**Recorded information**
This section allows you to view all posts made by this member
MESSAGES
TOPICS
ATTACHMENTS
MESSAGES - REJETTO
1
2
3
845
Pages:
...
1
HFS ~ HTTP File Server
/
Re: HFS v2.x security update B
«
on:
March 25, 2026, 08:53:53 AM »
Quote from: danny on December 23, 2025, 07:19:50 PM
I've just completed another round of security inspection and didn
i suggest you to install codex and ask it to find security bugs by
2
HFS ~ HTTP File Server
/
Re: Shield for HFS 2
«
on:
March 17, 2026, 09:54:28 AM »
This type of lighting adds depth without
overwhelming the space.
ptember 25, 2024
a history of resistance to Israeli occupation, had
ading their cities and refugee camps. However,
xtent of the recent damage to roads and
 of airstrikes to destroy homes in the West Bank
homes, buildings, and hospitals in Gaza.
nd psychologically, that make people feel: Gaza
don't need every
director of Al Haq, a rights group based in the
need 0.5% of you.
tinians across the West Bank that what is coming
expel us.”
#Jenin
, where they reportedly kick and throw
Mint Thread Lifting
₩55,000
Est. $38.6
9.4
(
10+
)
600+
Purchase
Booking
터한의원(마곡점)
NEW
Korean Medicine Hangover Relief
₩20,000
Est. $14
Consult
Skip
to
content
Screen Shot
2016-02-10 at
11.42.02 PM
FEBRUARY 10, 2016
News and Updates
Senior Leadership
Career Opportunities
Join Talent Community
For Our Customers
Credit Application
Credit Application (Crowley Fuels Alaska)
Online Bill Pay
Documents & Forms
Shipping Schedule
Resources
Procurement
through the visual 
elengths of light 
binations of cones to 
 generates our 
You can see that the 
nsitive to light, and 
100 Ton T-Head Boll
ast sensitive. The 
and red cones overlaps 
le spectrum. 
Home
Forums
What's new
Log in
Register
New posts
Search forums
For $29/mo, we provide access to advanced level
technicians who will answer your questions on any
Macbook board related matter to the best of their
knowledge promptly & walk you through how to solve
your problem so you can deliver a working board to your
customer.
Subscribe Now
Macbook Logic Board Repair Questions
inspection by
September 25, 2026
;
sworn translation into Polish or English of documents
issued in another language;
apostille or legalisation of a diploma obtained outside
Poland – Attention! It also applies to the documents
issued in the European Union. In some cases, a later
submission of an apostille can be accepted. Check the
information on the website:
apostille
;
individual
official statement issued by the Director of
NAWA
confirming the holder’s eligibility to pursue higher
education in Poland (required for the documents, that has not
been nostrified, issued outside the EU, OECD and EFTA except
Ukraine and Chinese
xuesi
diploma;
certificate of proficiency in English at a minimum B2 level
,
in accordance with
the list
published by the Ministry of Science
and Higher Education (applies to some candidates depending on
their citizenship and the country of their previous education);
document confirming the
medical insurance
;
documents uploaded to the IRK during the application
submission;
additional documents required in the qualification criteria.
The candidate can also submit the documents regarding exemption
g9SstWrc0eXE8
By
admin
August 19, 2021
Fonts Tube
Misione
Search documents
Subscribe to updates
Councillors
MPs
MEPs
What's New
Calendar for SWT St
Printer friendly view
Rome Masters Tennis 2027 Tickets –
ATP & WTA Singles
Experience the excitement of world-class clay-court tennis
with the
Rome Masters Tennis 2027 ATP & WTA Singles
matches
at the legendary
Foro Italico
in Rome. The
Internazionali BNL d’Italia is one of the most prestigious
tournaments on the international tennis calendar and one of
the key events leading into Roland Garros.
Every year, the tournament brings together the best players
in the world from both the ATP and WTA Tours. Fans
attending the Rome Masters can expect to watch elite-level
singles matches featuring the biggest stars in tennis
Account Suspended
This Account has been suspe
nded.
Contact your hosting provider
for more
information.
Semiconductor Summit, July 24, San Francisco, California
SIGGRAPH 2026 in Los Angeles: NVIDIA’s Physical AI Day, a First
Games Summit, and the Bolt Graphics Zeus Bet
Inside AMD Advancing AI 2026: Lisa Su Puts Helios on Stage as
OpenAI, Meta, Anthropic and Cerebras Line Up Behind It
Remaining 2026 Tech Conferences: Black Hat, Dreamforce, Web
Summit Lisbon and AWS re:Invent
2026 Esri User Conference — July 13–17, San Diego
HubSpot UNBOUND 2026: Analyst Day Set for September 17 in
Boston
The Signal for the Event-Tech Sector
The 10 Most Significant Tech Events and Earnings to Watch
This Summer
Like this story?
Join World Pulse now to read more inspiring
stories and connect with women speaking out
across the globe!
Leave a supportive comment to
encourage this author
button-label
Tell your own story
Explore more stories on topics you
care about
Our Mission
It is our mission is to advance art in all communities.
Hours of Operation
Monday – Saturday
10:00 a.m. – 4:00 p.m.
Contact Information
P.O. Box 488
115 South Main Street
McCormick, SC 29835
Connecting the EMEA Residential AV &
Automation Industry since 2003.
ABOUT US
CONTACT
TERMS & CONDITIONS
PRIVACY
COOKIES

**Aim of the task**
Print the records verbatim, stopping after the "Procurement" line.

**Completed exercise**
This section allows you to view all posts made by this member
MESSAGES
TOPICS
ATTACHMENTS
MESSAGES - REJETTO
1
2
3
845
Pages:
...
1
HFS ~ HTTP File Server
/
Re: HFS v2.x security update B
«
on:
March 25, 2026, 08:53:53 AM »
Quote from: danny on December 23, 2025, 07:19:50 PM
I've just completed another round of security inspection and didn
i suggest you to install codex and ask it to find security bugs by
2
HFS ~ HTTP File Server
/
Re: Shield for HFS 2
«
on:
March 17, 2026, 09:54:28 AM »
This type of lighting adds depth without
overwhelming the space.
ptember 25, 2024
a history of resistance to Israeli occupation, had
ading their cities and refugee camps. However,
xtent of the recent damage to roads and
 of airstrikes to destroy homes in the West Bank
homes, buildings, and hospitals in Gaza.
nd psychologically, that make people feel: Gaza
don't need every
director of Al Haq, a rights group based in the
need 0.5% of you.
tinians across the West Bank that what is coming
expel us.”
#Jenin
, where they reportedly kick and throw
Mint Thread Lifting
₩55,000
Est. $38.6
9.4
(
10+
)
600+
Purchase
Booking
터한의원(마곡점)
NEW
Korean Medicine Hangover Relief
₩20,000
Est. $14
Consult
Skip
to
content
Screen Shot
2016-02-10 at
11.42.02 PM
FEBRUARY 10, 2016
News and Updates
Senior Leadership
Career Opportunities
Join Talent Community
For Our Customers
Credit Application
Credit Application (Crowley Fuels Alaska)
Online Bill Pay
Documents & Forms
Shipping Schedule
Resources
Procurement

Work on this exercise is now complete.